Oktay Urkal

Personal information
- Nickname: Cassius
- Nationality: German
- Born: 15 January 1970 (age 56) West Berlin, West Germany
- Height: 1.74 m (5 ft 8+1⁄2 in)
- Weight: Light welterweight Welterweight

Boxing career
- Reach: 170 cm (67 in)
- Stance: Orthodox

Boxing record
- Total fights: 42
- Wins: 38
- Win by KO: 12
- Losses: 4

Medal record
Men's boxing
Representing Germany
Olympic Games
| Silver medal – second place | 1996 Atlanta | Light welterweight |
World Amateur Championships
| Bronze medal – third place | 1993 Tampere | Light welterweight |
| Bronze medal – third place | 1995 Berlin | Light welterweight |
European Amateur Championships
| Gold medal – first place | 1996 Vejle | Light welterweight |
| Silver medal – second place | 1993 Bursa | Light welterweight |

= Oktay Urkal =

German boxer (born 1970)

Oktay Urkal (born 15 January 1970) is a German former professional boxer. He is a former European super lightweight and welterweight champion, and a multiple time world title challenger.

==Amateur career==
As an amateur, Urkal won the silver medal in the light welterweight division at the 1996 Summer Olympics in Atlanta, United States. His official results were:
- Defeated Reynaldo Galido (Philippines) 19-2
- Defeated David Diaz (United States) 14-6
- Defeated Nordine Mouichi (France) 19-10
- Defeated Fathi Missaoui (Tunisia) 20-6
- Lost to Hector Vinent (Cuba) 13-20

In the same year he captured the gold medal at the European Amateur Boxing Championships in Vejle, Denmark.

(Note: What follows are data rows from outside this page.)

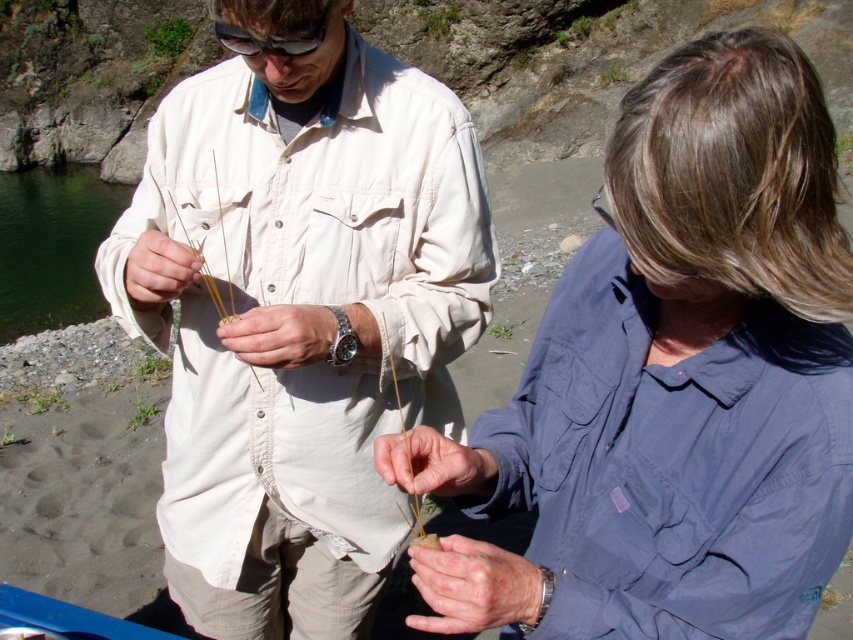
Question: Is smooth tan stick at center smaller than matte black goggles at upper center?

Choices:
 (A) no
 (B) yes

Answer: (B)

Question: Which object is positioned farthest from the dry skin at center?

Choices:
 (A) blue fabric shirt at center
 (B) matte brown stick at center
 (C) smooth tan stick at center
 (D) matte beige stick at center

Answer: (D)

Question: Does blue fabric shirt at center have a smaller size compared to smooth tan stick at center?

Choices:
 (A) no
 (B) yes

Answer: (A)

Question: Which of these objects is positioned closest to the matte black goggles at upper center?

Choices:
 (A) matte beige shirt at center
 (B) matte brown stick at center
 (C) matte beige stick at center

Answer: (C)

Question: Which object appears closest to the camera in this image?

Choices:
 (A) matte beige shirt at center
 (B) matte black goggles at upper center
 (C) smooth tan stick at center

Answer: (C)

Question: Does matte beige stick at center have a greater width compared to matte black goggles at upper center?

Choices:
 (A) yes
 (B) no

Answer: (B)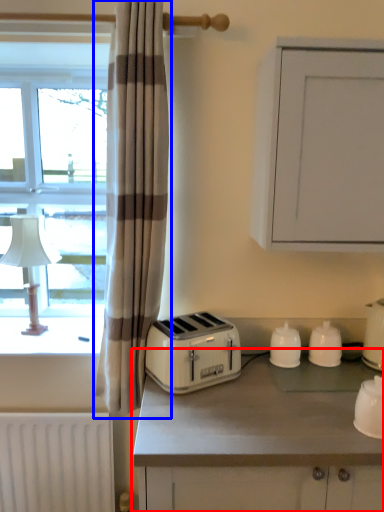
Question: Which object is closer to the camera taking this photo, countertop (highlighted by a red box) or curtain (highlighted by a blue box)?

Choices:
 (A) countertop
 (B) curtain

Answer: (A)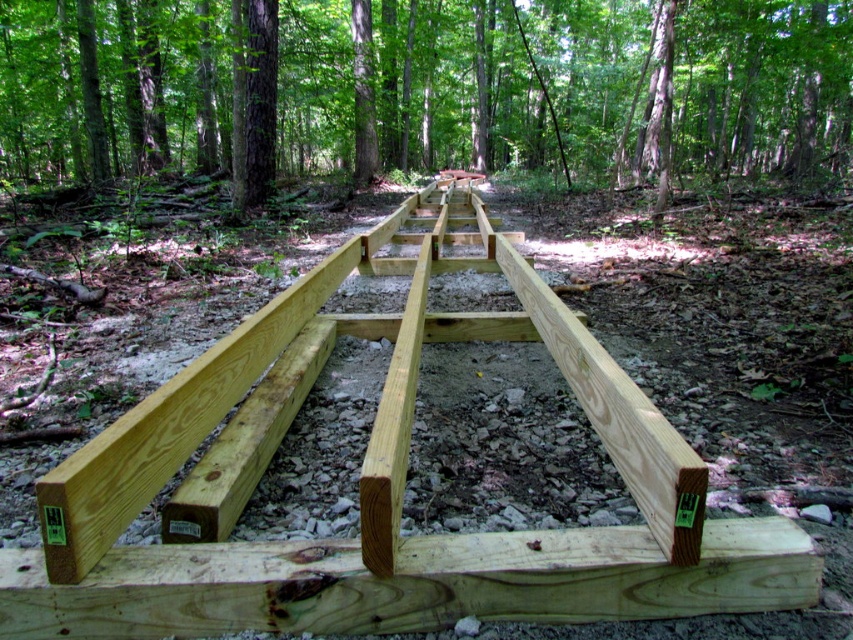
Question: Which object is closer to the camera taking this photo?

Choices:
 (A) green wood planks at center
 (B) natural wood rail at center

Answer: (B)

Question: Which point is farther to the camera?

Choices:
 (A) (587, 136)
 (B) (422, 260)

Answer: (A)

Question: Observing the image, what is the correct spatial positioning of green wood planks at center in reference to natural wood rail at center?

Choices:
 (A) right
 (B) left

Answer: (A)

Question: Does green wood planks at center have a larger size compared to natural wood rail at center?

Choices:
 (A) yes
 (B) no

Answer: (A)

Question: Can you confirm if green wood planks at center is positioned above natural wood rail at center?

Choices:
 (A) no
 (B) yes

Answer: (B)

His Amateur Record was reportedly 184-27-5.

==Professional career==
Urkal is of Turkish descent, and has a fight record of 38 wins and 4 defeats. He is the former WBC International Light-Welterweight, twice European Light-Welterweight and European Welterweight champion. Urkal has fought for the world title three times losing to Kostya Tszyu and twice to Vivian Harris. He won four straight after his defeat to Harris; this winning streak came to an end on 4 March 2007, when WBA Welterweight champion Miguel Cotto successfully defended his title when Urkal's corner threw in the towel, ending the fight. referee deducted a second point for a headbutt, leading Urkal's corner to believe he was being unfair.